Vocabulary
Operations that alter the form of a figure. Examples: translations, reflections, dilations, and rotations.
What is transformations?
What is the algebraic rule that moves every point 8 units right and 3 units down?
What is (x + 8, y – 3)?
Reflecting a figure flips it over this.
What is the line of reflection?
Name the three transformations that preserve congruence.
What are translations, reflections, and rotations?
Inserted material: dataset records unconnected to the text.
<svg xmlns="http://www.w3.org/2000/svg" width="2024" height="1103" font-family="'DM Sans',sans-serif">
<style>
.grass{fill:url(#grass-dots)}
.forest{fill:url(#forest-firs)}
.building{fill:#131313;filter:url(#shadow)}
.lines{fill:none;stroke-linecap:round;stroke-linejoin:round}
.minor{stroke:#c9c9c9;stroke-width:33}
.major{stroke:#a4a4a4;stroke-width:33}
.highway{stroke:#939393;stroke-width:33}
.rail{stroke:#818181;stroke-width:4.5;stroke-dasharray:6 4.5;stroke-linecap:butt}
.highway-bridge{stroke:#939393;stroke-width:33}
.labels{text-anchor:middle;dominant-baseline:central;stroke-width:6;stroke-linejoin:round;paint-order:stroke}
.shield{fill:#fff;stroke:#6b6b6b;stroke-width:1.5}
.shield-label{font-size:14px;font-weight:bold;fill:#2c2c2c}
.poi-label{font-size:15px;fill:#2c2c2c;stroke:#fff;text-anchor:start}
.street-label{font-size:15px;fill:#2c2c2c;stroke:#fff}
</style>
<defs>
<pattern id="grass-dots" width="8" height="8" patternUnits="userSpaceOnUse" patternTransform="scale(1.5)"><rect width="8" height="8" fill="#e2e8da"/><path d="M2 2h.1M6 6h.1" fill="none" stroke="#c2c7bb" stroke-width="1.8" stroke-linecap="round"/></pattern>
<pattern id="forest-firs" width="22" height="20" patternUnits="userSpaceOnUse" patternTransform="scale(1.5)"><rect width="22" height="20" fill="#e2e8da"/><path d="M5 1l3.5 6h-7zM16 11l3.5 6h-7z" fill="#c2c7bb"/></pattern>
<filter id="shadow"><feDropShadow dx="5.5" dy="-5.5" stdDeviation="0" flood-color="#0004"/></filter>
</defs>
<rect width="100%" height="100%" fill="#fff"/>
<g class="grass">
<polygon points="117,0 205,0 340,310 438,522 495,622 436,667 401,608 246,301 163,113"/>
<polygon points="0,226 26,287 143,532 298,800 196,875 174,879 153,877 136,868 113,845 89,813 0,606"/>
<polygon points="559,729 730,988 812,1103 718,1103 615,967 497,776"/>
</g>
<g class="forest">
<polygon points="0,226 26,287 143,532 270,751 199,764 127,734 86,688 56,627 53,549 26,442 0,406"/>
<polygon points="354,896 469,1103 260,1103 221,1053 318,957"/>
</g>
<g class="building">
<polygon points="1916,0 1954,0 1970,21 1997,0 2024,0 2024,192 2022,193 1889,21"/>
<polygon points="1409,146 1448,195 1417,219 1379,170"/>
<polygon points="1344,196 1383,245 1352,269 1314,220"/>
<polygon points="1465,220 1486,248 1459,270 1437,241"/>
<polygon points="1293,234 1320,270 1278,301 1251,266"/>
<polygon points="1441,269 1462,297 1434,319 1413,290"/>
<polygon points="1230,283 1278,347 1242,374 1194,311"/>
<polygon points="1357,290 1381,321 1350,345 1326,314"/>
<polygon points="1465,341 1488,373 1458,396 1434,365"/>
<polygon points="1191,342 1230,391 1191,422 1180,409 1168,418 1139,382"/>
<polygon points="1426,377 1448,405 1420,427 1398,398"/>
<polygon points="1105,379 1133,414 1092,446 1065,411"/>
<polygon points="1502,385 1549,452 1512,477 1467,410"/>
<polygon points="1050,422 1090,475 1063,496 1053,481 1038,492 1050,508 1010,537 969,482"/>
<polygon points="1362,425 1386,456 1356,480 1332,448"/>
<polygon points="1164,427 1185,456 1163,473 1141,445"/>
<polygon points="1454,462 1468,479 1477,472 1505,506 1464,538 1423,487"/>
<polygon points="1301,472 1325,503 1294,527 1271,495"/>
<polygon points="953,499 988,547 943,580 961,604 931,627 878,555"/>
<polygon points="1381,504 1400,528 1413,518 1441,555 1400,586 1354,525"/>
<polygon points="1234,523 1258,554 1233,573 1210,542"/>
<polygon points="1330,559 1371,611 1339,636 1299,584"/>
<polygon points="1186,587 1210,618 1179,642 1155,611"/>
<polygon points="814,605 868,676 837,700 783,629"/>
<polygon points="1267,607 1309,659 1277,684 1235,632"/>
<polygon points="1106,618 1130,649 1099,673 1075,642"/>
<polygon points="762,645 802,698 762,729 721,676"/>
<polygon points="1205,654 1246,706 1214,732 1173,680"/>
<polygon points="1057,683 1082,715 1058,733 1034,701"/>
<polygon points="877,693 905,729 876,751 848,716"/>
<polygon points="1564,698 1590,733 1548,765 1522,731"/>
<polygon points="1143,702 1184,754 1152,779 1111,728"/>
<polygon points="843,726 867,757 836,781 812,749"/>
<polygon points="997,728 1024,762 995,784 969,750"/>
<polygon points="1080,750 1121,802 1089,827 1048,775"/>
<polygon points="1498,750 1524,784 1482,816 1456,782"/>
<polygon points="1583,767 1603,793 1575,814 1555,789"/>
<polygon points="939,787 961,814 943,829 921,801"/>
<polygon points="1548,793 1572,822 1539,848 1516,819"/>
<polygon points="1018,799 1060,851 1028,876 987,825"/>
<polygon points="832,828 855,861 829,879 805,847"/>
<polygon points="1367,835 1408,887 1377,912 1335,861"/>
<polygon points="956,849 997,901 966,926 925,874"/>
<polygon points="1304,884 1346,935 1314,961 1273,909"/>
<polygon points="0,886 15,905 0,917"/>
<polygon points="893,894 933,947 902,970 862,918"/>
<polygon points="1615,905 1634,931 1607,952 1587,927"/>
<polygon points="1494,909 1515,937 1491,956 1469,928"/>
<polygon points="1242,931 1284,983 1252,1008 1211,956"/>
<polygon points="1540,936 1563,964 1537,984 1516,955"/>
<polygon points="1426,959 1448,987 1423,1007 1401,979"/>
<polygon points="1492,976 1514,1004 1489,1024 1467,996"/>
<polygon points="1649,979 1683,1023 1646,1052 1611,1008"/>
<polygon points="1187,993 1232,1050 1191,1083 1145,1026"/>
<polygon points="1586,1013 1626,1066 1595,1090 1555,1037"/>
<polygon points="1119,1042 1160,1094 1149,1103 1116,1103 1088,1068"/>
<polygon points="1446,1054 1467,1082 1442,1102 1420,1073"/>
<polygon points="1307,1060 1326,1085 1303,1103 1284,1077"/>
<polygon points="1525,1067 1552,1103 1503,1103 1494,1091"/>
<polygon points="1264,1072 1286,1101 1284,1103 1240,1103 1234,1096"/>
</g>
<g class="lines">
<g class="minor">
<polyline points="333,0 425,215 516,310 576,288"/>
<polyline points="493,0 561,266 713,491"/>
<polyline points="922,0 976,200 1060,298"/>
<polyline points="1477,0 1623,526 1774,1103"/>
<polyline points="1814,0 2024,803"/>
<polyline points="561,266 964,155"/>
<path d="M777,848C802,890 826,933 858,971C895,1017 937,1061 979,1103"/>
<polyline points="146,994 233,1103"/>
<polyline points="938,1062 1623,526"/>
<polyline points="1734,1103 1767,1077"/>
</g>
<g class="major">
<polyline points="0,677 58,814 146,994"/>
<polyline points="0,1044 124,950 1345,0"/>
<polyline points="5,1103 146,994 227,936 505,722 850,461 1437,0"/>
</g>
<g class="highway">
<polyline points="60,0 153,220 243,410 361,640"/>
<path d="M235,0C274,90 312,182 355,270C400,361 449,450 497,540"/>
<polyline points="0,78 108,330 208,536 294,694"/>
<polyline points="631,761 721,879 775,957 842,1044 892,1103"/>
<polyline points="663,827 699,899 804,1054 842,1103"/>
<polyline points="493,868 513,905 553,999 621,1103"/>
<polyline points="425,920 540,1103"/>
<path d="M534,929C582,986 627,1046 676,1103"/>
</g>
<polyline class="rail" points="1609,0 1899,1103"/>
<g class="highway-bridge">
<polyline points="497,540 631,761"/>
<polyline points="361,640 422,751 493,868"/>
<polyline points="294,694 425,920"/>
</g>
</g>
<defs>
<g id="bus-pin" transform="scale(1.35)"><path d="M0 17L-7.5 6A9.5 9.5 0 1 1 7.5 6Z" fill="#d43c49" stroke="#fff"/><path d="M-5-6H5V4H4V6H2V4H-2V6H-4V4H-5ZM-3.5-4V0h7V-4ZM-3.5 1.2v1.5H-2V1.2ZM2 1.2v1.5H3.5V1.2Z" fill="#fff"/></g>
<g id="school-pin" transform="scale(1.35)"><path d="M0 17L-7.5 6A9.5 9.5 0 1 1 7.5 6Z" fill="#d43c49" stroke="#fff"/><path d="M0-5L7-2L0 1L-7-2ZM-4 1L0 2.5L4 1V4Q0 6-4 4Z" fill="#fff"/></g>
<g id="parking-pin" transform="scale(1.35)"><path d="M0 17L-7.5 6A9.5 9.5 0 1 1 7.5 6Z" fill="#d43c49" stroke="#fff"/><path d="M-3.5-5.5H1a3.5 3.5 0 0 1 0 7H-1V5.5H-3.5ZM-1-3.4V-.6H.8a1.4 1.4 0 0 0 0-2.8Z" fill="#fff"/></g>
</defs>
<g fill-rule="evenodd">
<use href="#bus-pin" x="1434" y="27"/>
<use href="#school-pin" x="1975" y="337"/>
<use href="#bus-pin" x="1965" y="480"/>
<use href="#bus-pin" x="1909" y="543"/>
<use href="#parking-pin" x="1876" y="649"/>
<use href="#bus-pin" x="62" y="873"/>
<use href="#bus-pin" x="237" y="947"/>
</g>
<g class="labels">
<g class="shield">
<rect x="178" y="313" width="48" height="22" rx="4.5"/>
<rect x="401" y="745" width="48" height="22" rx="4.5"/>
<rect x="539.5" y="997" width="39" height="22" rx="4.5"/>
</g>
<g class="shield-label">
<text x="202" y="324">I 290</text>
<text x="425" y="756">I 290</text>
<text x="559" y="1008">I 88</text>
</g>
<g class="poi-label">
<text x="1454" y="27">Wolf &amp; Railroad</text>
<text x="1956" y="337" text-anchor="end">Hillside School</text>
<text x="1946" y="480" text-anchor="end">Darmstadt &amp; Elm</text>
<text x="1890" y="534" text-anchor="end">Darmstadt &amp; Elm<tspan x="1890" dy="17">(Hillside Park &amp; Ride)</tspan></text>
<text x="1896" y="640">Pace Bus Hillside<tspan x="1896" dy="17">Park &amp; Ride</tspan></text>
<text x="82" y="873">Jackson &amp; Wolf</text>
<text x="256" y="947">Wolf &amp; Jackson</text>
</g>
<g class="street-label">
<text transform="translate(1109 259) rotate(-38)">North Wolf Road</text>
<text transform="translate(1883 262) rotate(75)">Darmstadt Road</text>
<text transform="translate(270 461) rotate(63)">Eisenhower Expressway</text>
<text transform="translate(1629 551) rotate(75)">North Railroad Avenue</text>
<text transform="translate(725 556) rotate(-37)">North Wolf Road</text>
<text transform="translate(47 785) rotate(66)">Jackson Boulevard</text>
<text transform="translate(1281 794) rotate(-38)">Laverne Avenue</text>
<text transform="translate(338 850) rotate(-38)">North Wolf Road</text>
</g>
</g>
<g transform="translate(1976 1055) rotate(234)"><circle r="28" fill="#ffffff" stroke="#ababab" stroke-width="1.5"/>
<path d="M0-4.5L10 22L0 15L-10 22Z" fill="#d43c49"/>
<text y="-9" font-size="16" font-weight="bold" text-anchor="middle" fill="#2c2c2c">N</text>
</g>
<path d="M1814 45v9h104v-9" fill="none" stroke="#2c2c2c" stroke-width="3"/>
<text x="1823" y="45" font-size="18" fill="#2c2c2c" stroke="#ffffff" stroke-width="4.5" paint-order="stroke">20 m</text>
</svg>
Which property of a figure stays the same after a translation: orientation, congruence, or both?
What is both?
What is the algebraic rule when reflecting over the y-axis?
(x, y) → (-x, y)
This number tells how much a figure grows or shrinks in a dilation.
What is the scale factor?
This transformation creates similar figures but NOT congruent figures.
What is a dilation?
Point P(7, –4) becomes P′(–1, 6). What translation took place?
What is (x, y) → (x-8, y+10)
A point goes from (5, –7) to (5, 7). What reflection occurred?
What is reflection over the x-axis?
What is the algebraic rule for a rotation clockwise of 90 degrees.
What is (x, y)-->(y, -x)
Determine the scale factor: B(2, 5) and B'(1, 2.5).
What is scale factor = 1/2?
Find the coordinates of M' and N' when MN with M(-4, -1) and N(-3, -3) is translated 5 units right and 2 units up.
What is M'(1, 1) and N'(2, -1)?
A point goes from (x, y) to (–x, y). Which axis did it reflect over?
What is the y-axis?
Figures that have the same angle measures but different side lengths are called this.
What are similar figures?
The coordinate mapping when D(-5, 4), E(-4, 1), and F(-2, 1) are translated to D'(-5,0), E'(-4, -3), and F'(-2, -3).
What is (x, y)-->(x, y-4)?
If a point ends at (–7, –12) after reflecting over the x-axis, where did it start?
What is (–7, 12)?
Quinn increases both the length and width of a pool by a scale factor of 2. By what factor will the perimeter change?
What is by a factor of 2?